Start of Provided passage
Abortion Research e-conferenceDate Released: Fri, 7 August 2015 14:40 +0200
I recently took part in an abortion research e-conference hosted by the London School of Economics from the 8th to the 9th of June 2015. The e-conference focused on three broad themes: abortion care workforce policy, best practices in advertising the availability of abortion services, and a conceptual framework for understanding women’s trajectories to safe or unsafe abortion.
My focus was on the theme of a framework for considering women’s abortion decision-making as it relates to my own PhD work. The framework developed by Coast, Norris, Moore and Freeman (2014) uses data from different countries to document the abortion decision-making process. Abortion decision-making is seen as being influenced by social, cultural, environment, legal and economic factors that interplay with individual needs and circumstances. Participants drew on experiences and evidence from many countries, including Ghana, US, UK, Uruguay, Senegal, Zimbabwe, and Zambia.
All the participants found the framework useful and comprehensive. There were few suggestions made in terms of the framework. These included explicitly including study/work trajectories, women’s own health and the effect the current pregnancy may have on existing children. The importance of information on abortion services and how this may affect decisions was emphasised. Other important aspects of the framework included the role of stigma especially in contexts where there are restrictive laws for example most African countries. The importance of governments in the abortion decision-making process was also emphasised by participants. Governments were seen as playing a big role not only in providing clinics and hospitals that provide abortion and post abortion services but in signalling wider societal acceptance through programmes that look to tackle stigma.
End of Provided passage
Start of Material shown
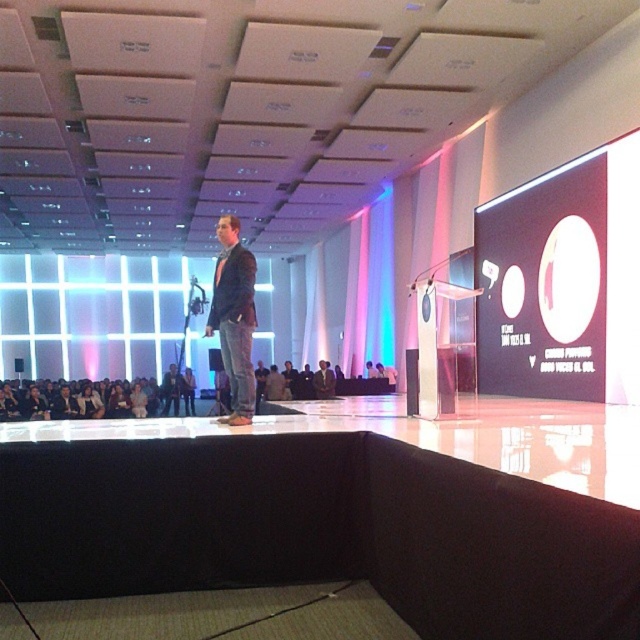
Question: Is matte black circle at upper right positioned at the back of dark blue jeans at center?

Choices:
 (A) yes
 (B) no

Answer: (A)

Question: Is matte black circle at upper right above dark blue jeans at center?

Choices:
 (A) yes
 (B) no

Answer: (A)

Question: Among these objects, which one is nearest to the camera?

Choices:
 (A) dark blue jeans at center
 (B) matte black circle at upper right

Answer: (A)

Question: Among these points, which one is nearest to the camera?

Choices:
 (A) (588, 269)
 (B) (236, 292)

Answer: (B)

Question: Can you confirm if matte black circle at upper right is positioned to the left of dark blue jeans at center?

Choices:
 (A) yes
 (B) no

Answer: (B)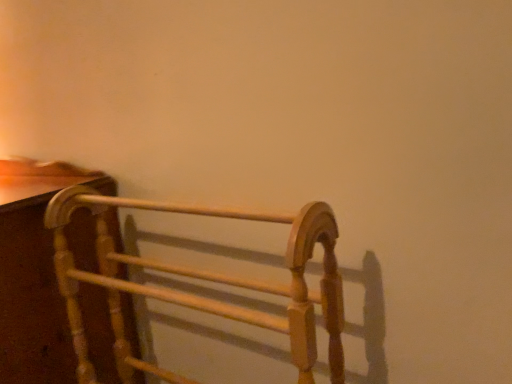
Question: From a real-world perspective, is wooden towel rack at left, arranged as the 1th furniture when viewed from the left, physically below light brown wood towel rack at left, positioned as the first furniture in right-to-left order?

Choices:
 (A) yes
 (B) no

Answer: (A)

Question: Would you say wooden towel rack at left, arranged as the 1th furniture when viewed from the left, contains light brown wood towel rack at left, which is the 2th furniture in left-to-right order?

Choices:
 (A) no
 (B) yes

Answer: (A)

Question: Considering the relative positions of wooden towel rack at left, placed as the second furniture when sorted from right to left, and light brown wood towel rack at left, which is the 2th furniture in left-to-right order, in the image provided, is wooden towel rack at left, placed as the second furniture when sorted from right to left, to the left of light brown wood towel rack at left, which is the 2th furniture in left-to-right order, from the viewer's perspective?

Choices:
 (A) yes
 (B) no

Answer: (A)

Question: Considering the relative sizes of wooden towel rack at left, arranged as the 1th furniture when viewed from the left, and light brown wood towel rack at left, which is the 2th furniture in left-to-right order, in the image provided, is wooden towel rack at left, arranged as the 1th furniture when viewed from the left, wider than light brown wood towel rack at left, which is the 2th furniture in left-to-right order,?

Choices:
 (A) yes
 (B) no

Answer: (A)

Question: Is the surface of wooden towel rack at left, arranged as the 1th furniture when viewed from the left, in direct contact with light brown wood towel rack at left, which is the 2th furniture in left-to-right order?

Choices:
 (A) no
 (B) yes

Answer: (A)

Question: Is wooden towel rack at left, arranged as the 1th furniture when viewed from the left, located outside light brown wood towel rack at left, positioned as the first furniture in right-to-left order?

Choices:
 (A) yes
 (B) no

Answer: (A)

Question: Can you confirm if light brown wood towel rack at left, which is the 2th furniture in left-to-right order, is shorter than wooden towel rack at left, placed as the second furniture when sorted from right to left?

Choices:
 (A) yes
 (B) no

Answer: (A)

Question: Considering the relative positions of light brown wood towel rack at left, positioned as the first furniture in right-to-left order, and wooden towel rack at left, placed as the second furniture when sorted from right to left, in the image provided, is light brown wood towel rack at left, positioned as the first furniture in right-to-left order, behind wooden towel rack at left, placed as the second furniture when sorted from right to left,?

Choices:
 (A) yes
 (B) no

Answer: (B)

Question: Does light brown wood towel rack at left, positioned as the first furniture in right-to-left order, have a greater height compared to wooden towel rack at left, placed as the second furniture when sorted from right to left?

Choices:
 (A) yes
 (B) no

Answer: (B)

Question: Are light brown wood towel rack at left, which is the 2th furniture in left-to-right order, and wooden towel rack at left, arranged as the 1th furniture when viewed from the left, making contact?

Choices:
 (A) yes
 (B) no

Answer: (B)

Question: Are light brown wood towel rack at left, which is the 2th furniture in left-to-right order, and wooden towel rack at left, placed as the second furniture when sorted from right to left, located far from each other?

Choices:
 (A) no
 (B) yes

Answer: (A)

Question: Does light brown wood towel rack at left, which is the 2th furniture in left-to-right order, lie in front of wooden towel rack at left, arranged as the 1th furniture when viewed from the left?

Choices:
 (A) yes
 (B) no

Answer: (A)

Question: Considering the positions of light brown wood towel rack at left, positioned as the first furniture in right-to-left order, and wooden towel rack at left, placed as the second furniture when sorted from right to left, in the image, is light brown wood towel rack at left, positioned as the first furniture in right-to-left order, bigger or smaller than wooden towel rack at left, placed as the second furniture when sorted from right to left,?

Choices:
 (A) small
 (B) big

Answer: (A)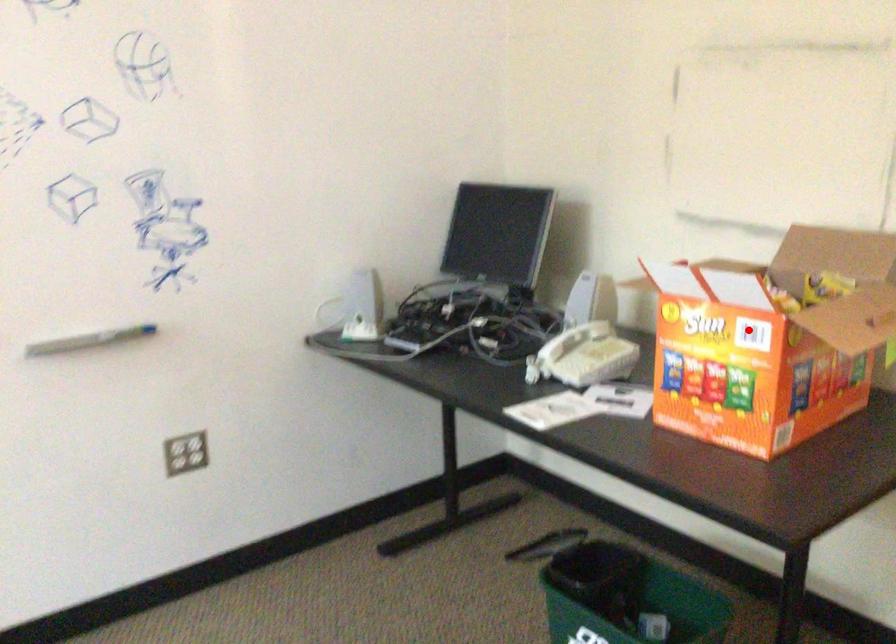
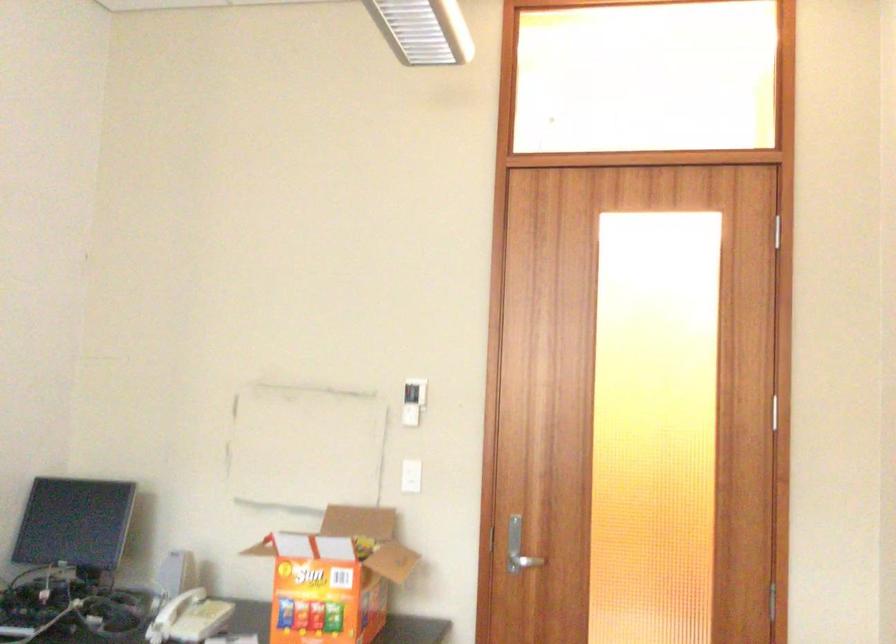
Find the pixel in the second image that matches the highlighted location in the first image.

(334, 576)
End of Material shown
Start of Material shown
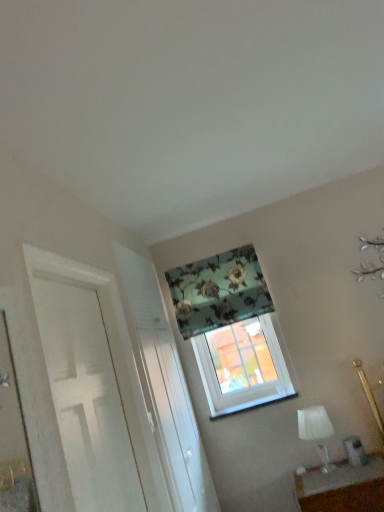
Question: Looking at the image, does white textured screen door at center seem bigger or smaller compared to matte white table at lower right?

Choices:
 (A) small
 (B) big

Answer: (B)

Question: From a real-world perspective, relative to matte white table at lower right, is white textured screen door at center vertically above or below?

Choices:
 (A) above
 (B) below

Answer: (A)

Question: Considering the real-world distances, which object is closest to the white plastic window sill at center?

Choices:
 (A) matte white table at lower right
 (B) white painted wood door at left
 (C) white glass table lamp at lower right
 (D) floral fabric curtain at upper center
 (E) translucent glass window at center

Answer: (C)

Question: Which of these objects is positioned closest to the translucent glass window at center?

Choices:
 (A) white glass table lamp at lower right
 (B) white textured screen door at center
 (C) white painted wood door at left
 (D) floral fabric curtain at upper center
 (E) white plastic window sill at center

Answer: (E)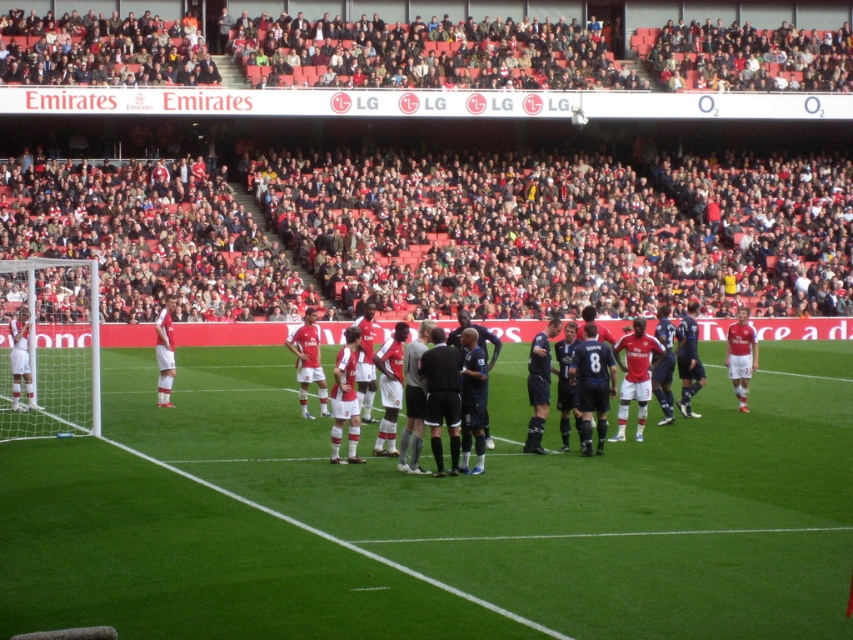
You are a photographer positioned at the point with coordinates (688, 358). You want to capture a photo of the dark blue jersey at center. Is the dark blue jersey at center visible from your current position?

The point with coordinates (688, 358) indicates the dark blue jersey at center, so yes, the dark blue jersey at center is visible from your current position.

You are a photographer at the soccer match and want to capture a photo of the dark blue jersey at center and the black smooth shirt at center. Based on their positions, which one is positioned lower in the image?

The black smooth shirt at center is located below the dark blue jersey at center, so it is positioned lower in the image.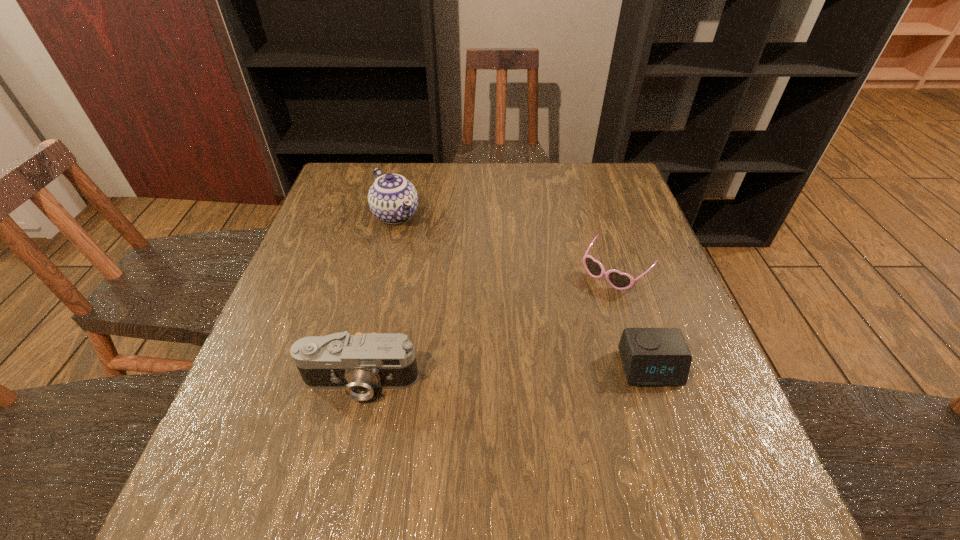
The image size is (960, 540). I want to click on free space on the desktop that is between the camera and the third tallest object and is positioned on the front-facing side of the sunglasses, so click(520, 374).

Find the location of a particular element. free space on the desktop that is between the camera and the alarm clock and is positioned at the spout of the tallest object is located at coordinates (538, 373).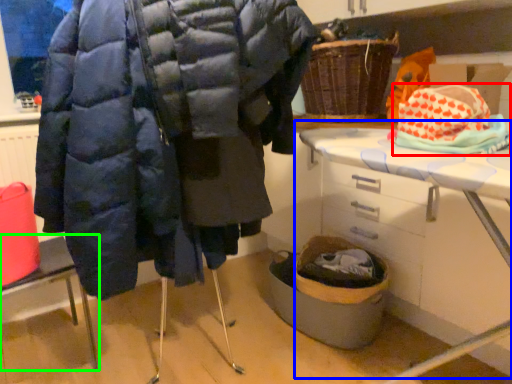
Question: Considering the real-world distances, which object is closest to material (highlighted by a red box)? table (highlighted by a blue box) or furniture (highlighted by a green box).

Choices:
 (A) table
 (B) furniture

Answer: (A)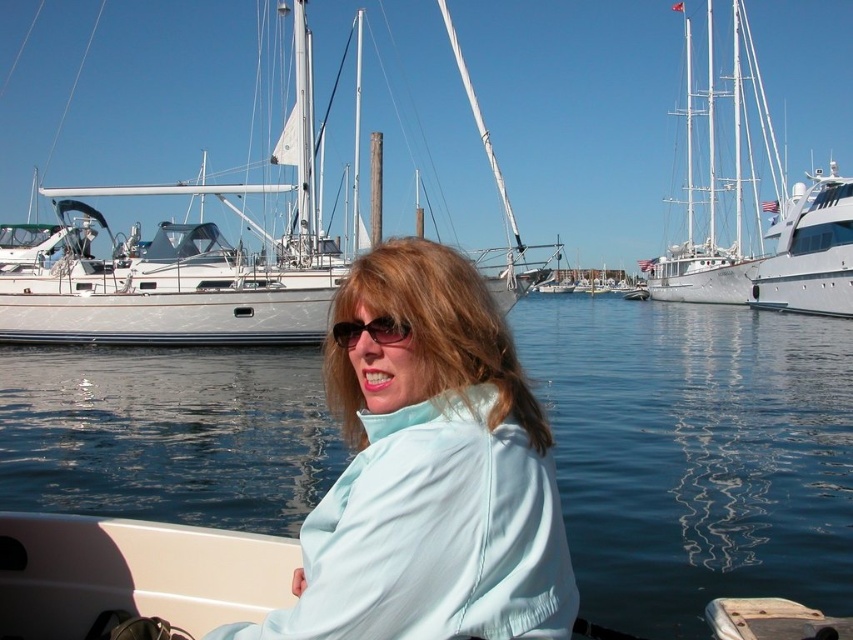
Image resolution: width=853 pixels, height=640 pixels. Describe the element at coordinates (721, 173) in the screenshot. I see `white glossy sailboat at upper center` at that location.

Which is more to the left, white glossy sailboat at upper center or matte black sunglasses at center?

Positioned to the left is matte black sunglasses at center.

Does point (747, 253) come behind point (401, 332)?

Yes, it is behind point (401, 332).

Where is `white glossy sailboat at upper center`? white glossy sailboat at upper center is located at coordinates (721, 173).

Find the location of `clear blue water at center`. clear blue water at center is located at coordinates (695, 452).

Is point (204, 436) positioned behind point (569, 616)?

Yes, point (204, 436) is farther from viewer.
End of Material shown
▶ **Task description**
Write the next part of the post about the abortion research e-conference, starting right after the sentence that ends "through programmes that look to tackle stigma."

▶ **Response area**
I liked how the framework fits well with the reproductive justice framework where abortion decision-making is not only a matter of a woman choosing whether to have an abortion or not. Abortion decision-making is seen as not happening in a vacuum and Coast et al’s (2014) framework touches on the different contexts which include social, economic, gender, and colonial inequalities that abortion decision-making occurs. Despite this usefulness my main worry, however was that there was a risk of losing the individual woman in the abortion decision. Despite what might appear to be similar circumstances and conditions between two women, the way they narrate and carry out their abortion decision-making can be different. This then means that there was a need to be careful about not placing women in categories and forgetting about the individual. Participants agreed that care needed to be taken so that the individual would not be lost in the conceptual framework.